Walt Disney (NYSE:DIS) was a stock on the rise in post-market trading on Thursday, following the after-hours release of its fourth quarter of fiscal 2020 results.

For the quarter, the entertainment giant suffered a 23% drop in revenue, to $14.7 billion. The bottom line plunged violently into the red, with a loss from continuing operations of $710 million against the year-ago profit of $777 million. When adjusted for certain items, the former shook out to a $0.20 per share deficit.

Sleeping Beauty's Castle in Disneyland.

Image source: Walt Disney.

Analysts were expecting far worse from Disney, however. On average, they forecast only $14.2 billion on the top line, and a much deeper per-share, adjusted net loss of $0.71.

What helped lift the company was the Disney+ video streaming service, which has grown its paid subscriber count to 73.7 million. This means the service -- launched only last year -- continues to grow robustly, as that number was over 60.5 million in early August.
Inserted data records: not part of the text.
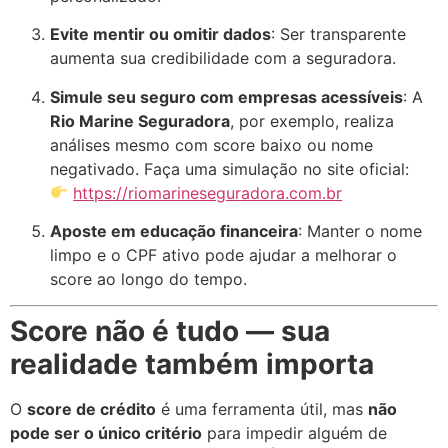
Evite mentir ou omitir dados
: Ser transparente
aumenta sua credibilidade com a seguradora.
Simule seu seguro com empresas acessíveis
: A
Rio Marine Seguradora
, por exemplo, realiza
análises mesmo com score baixo ou nome
negativado. Faça uma simulação no site oficial:
https://riomarineseguradora.com.br
Aposte em educação financeira
: Manter o nome
limpo e o CPF ativo pode ajudar a melhorar o
score ao longo do tempo.
Score não é tudo — sua
realidade também importa
O
score de crédito
é uma ferramenta útil, mas
não
pode ser o único critério
para impedir alguém de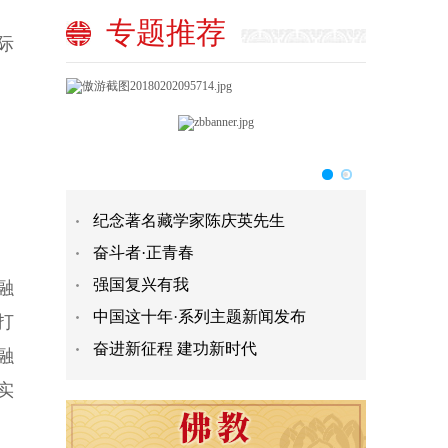
专题推荐
际
纪念著名藏学家陈庆英先生
奋斗者·正青春
强国复兴有我
融
中国这十年·系列主题新闻发布
打
奋进新征程 建功新时代
融
实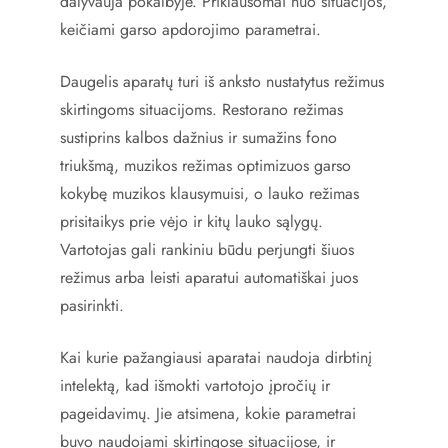
dalyvauja pokalbyje. Priklausomai nuo situacijos,
keičiami garso apdorojimo parametrai.
Daugelis aparatų turi iš anksto nustatytus režimus
skirtingoms situacijoms. Restorano režimas
sustiprins kalbos dažnius ir sumažins fono
triukšmą, muzikos režimas optimizuos garso
kokybę muzikos klausymuisi, o lauko režimas
prisitaikys prie vėjo ir kitų lauko sąlygų.
Vartotojas gali rankiniu būdu perjungti šiuos
režimus arba leisti aparatui automatiškai juos
pasirinkti.
Kai kurie pažangiausi aparatai naudoja dirbtinį
intelektą, kad išmokti vartotojo įpročių ir
pageidavimų. Jie atsimena, kokie parametrai
buvo naudojami skirtingose situacijose, ir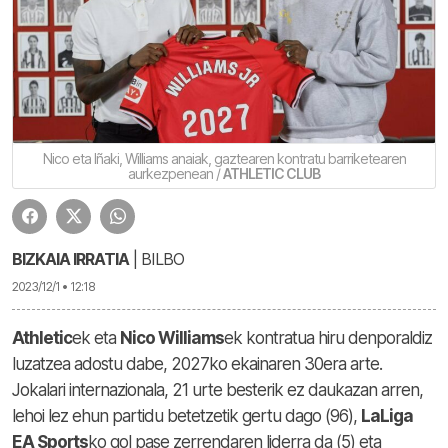
Nico eta Iñaki, Williams anaiak, gaztearen kontratu barriketearen
aurkezpenean /
ATHLETIC CLUB
BIZKAIA IRRATIA
| BILBO
2023/12/1 • 12:18
Athletic
ek eta
Nico Williams
ek kontratua hiru denporaldiz
luzatzea adostu dabe, 2027ko ekainaren 30era arte.
Jokalari internazionala, 21 urte besterik ez daukazan arren,
lehoi lez ehun partidu betetzetik gertu dago (96),
LaLiga
EA Sports
ko gol pase zerrendaren liderra da (5) eta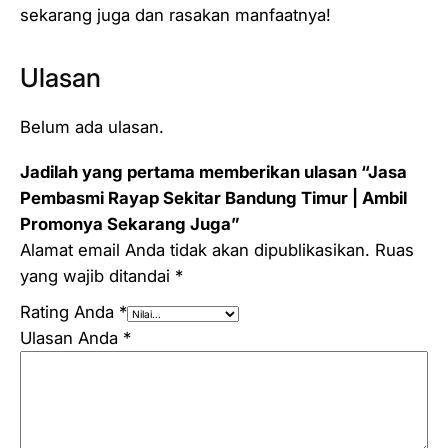
sekarang juga dan rasakan manfaatnya!
Ulasan
Belum ada ulasan.
Jadilah yang pertama memberikan ulasan “Jasa
Pembasmi Rayap Sekitar Bandung Timur | Ambil
Promonya Sekarang Juga”
Alamat email Anda tidak akan dipublikasikan.
Ruas
yang wajib ditandai
*
Rating Anda
*
Ulasan Anda
*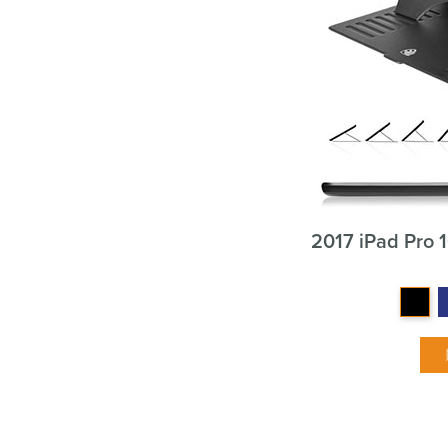
2017 iPad Pro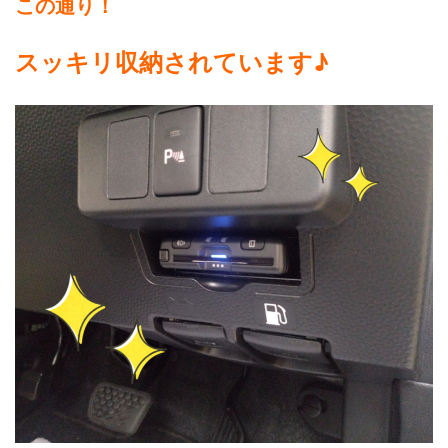
この通り！
スッキリ収納されています♪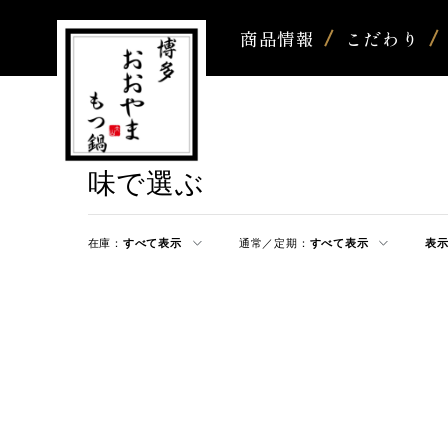
商品情報
こだわり
味で選ぶ
在庫：
すべて表示
通常／定期：
すべて表示
表示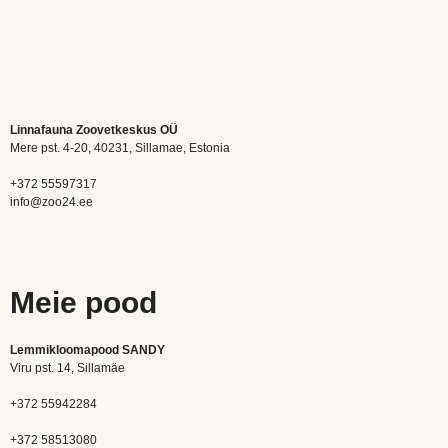
Linnafauna Zoovetkeskus OÜ
Mere pst. 4-20, 40231, Sillamae, Estonia
+372 55597317
info@zoo24.ee
Meie pood
Lemmikloomapood SANDY
Viru pst. 14, Sillamäe
+372 55942284
+372 58513080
As a result, Disney's direct-to-consumer and international segment -- under which Disney+ falls -- enjoyed 41% growth in revenue, to $4.85 billion for the quarter. That was the best of the four segments. Media networks was the only other one reporting a gain (11%, to $7.21 billion).

Meanwhile parks, experiences, and products, and studio entertainment (i.e., films) -- both badly wounded by the coronavirus pandemic -- fell precipitously, by a respective 61% and 52%.

Disney's struggles prompted the company to suspend its semi-annual dividend. The company said this is being done "in light of the ongoing impact of COVID-19 and the Company's decision to prioritize investment in its direct-to-consumer initiatives."

But investors seem to be finding comfort in the better-than-expected results and the Disney+ figures. In after-market action on Thursday, the stock was up by over 3%.